◆ **Work required**
Give back exactly the stretch of data below from the line holding "И, наконец, проведение" through the line holding "обучить его действиям в экстренных ситуациях.", both ends included, and leave the remaining lines out.
(The data)
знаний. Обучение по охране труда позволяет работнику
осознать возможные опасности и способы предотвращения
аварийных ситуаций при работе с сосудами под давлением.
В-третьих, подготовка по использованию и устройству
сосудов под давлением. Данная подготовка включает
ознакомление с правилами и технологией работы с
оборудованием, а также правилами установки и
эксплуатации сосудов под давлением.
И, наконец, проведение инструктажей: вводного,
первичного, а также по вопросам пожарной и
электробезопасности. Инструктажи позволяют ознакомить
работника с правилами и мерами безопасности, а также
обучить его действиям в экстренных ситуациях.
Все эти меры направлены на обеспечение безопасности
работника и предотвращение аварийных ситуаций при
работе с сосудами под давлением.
(End The data)
◆ **Response to the task**
И, наконец, проведение инструктажей: вводного,
первичного, а также по вопросам пожарной и
электробезопасности. Инструктажи позволяют ознакомить
работника с правилами и мерами безопасности, а также
обучить его действиям в экстренных ситуациях.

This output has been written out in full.